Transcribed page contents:
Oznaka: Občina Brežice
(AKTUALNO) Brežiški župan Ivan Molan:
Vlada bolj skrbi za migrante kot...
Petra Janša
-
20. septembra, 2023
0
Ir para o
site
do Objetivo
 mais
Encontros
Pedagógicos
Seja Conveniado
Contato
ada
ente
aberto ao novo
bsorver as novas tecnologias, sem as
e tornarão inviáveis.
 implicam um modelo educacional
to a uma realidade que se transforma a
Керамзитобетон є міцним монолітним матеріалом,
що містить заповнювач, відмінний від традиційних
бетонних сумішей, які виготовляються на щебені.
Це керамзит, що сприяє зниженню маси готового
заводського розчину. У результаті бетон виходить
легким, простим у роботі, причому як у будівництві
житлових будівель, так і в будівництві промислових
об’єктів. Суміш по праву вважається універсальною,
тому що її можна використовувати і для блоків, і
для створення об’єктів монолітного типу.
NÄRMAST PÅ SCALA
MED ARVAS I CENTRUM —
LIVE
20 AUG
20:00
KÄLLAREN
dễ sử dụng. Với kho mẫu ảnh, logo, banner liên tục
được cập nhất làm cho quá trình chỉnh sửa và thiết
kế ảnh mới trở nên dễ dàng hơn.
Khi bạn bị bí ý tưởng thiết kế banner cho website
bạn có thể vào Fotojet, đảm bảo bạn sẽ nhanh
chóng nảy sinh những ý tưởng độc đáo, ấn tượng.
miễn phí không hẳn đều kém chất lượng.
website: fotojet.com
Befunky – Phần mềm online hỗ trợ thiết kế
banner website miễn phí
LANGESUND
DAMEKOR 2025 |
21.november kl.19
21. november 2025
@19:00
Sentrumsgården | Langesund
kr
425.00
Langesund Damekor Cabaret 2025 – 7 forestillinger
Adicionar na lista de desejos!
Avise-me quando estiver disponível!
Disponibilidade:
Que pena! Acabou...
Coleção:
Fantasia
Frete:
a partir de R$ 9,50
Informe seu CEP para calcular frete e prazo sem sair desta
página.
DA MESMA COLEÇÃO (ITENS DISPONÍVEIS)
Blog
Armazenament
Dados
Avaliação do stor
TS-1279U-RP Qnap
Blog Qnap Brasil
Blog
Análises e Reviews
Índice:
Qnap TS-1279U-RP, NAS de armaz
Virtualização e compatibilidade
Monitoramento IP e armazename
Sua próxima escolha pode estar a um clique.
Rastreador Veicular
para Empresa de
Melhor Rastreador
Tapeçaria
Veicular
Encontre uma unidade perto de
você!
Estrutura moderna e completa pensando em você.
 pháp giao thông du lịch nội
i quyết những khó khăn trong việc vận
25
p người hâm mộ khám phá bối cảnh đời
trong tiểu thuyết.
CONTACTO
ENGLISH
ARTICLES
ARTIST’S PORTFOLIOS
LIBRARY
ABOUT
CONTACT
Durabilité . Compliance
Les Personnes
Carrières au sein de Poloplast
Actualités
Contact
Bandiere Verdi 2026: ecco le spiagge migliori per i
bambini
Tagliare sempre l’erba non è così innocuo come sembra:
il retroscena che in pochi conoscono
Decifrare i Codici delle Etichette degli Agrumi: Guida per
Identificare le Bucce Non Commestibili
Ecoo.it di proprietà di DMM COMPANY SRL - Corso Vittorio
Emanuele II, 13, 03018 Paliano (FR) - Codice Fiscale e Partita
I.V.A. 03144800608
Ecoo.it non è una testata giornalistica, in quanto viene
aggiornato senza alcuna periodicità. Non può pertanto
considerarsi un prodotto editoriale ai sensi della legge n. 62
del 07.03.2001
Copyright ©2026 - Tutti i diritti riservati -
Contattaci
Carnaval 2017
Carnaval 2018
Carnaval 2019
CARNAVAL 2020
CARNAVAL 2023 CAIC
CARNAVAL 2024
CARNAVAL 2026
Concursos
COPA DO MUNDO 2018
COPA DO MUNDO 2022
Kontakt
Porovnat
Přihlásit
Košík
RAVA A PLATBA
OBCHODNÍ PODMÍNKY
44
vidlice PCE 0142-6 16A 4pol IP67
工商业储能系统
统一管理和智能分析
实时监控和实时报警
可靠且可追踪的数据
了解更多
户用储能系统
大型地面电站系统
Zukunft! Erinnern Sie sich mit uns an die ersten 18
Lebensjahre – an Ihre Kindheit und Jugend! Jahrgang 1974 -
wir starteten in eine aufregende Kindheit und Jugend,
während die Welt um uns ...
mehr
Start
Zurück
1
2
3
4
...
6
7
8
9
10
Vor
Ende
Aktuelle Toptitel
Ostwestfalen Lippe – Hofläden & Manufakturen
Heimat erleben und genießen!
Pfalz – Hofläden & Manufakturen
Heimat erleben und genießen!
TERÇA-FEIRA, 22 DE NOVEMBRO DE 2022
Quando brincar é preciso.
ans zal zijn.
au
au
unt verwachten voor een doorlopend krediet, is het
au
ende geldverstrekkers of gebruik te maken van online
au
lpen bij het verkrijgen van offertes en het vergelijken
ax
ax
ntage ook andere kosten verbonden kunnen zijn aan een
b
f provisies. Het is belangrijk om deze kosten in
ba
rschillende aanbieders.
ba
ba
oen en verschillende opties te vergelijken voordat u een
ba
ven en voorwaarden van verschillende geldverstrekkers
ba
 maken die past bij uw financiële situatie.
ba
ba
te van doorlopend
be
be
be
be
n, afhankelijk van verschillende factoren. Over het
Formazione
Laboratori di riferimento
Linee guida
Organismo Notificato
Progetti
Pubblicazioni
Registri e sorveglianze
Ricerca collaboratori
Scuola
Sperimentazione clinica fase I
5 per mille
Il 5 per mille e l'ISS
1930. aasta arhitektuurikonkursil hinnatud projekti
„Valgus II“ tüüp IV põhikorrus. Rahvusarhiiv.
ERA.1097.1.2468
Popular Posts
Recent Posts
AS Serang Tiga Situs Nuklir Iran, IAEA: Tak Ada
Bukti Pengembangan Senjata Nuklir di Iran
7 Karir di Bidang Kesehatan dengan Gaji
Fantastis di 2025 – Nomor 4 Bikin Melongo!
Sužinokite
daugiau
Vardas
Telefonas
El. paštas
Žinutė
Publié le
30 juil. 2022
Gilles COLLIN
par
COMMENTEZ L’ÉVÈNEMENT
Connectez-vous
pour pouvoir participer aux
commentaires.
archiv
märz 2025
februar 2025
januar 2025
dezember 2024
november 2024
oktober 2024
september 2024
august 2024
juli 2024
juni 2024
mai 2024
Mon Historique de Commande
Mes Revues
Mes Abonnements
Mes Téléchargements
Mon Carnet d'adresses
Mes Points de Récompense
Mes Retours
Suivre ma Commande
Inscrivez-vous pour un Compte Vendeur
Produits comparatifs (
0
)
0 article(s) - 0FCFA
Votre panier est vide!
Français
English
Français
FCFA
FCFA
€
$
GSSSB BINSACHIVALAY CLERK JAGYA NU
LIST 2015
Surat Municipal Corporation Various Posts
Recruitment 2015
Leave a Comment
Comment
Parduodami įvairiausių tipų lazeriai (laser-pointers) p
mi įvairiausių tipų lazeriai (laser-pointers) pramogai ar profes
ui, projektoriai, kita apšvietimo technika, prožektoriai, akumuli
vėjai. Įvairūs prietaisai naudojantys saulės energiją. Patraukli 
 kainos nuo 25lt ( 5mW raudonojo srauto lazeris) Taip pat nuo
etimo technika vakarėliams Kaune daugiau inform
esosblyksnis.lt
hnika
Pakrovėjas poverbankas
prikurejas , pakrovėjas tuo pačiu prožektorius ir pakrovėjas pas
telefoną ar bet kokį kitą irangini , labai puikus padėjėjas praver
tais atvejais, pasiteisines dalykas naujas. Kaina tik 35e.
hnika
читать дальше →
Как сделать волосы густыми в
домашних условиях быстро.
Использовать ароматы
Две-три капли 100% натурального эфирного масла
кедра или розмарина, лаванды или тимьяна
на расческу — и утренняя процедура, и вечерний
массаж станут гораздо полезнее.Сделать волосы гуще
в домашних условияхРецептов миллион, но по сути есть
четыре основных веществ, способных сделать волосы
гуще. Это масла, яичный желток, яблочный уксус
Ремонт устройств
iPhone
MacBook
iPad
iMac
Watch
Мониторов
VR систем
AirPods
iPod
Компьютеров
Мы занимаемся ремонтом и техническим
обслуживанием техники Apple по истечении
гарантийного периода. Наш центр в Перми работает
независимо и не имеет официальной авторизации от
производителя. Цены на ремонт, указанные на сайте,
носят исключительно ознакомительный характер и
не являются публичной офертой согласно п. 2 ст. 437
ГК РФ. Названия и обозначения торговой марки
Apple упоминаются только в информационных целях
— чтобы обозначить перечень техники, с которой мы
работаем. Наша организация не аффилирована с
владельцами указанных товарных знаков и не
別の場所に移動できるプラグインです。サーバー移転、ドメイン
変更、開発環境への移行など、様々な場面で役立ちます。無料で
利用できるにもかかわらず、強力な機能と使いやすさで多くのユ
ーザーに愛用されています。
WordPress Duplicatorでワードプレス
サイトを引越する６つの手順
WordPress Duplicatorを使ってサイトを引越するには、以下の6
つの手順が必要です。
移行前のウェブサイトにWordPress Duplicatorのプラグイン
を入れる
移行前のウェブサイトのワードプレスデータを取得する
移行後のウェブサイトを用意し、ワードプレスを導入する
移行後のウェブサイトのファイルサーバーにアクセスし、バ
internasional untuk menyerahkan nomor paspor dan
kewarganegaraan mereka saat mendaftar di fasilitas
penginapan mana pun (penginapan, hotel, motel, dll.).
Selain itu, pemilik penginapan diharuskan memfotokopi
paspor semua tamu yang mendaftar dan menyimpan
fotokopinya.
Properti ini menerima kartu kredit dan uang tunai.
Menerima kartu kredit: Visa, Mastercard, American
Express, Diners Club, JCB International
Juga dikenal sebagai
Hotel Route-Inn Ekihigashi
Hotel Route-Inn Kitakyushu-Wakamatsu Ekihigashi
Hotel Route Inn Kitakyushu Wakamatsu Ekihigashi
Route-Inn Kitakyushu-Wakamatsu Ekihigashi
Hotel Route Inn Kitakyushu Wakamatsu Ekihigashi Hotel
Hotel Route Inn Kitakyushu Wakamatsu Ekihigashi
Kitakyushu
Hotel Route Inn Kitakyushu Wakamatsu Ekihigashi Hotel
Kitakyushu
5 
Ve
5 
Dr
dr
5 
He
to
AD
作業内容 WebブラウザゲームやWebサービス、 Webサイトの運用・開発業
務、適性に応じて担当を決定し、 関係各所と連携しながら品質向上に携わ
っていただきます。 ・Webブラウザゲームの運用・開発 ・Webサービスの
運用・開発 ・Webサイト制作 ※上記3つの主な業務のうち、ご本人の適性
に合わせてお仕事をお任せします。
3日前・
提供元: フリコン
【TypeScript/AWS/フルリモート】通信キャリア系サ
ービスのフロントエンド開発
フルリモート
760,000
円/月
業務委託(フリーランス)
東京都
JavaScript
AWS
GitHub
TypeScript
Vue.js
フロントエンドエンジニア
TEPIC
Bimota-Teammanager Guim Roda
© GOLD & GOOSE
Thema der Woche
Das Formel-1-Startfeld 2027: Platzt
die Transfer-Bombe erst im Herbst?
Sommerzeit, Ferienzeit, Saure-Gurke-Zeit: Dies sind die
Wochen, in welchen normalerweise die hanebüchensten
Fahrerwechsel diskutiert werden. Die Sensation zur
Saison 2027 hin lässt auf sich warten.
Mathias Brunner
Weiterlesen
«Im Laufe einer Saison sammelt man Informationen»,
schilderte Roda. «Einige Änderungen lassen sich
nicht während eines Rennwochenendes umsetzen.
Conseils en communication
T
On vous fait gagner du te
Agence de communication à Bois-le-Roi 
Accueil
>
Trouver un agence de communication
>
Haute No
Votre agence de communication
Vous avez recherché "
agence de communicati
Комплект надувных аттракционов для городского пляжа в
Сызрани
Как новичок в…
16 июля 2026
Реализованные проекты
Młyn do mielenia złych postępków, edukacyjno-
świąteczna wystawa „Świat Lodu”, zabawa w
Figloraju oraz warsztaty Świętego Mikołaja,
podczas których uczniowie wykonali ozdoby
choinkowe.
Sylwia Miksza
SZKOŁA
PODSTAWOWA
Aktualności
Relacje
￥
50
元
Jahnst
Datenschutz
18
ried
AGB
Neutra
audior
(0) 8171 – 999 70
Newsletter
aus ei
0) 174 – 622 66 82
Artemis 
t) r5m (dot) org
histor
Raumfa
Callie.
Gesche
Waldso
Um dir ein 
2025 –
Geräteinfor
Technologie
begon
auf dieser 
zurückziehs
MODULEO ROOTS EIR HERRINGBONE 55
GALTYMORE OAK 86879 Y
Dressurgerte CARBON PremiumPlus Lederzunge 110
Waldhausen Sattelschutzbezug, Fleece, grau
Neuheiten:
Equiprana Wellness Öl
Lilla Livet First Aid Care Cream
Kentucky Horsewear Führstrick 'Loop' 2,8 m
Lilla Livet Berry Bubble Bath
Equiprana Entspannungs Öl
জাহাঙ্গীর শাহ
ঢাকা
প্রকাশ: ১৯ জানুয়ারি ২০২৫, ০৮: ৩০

● Task item
Return exactly the lines from the one containing "On vous fait gagner du te" to the last line of the data, and nothing more.

● Answer to the exercise
On vous fait gagner du te
Agence de communication à Bois-le-Roi 
Accueil
>
Trouver un agence de communication
>
Haute No
Votre agence de communication
Vous avez recherché "
agence de communicati
Комплект надувных аттракционов для городского пляжа в
Сызрани
Как новичок в…
16 июля 2026
Реализованные проекты
Młyn do mielenia złych postępków, edukacyjno-
świąteczna wystawa „Świat Lodu”, zabawa w
Figloraju oraz warsztaty Świętego Mikołaja,
podczas których uczniowie wykonali ozdoby
choinkowe.
Sylwia Miksza
SZKOŁA
PODSTAWOWA
Aktualności
Relacje
￥
50
元
Jahnst
Datenschutz
18
ried
AGB
Neutra
audior
(0) 8171 – 999 70
Newsletter
aus ei
0) 174 – 622 66 82
Artemis 
t) r5m (dot) org
histor
Raumfa
Callie.
Gesche
Waldso
Um dir ein 
2025 –
Geräteinfor
Technologie
begon
auf dieser 
zurückziehs
MODULEO ROOTS EIR HERRINGBONE 55
GALTYMORE OAK 86879 Y
Dressurgerte CARBON PremiumPlus Lederzunge 110
Waldhausen Sattelschutzbezug, Fleece, grau
Neuheiten:
Equiprana Wellness Öl
Lilla Livet First Aid Care Cream
Kentucky Horsewear Führstrick 'Loop' 2,8 m
Lilla Livet Berry Bubble Bath
Equiprana Entspannungs Öl
জাহাঙ্গীর শাহ
ঢাকা
প্রকাশ: ১৯ জানুয়ারি ২০২৫, ০৮: ৩০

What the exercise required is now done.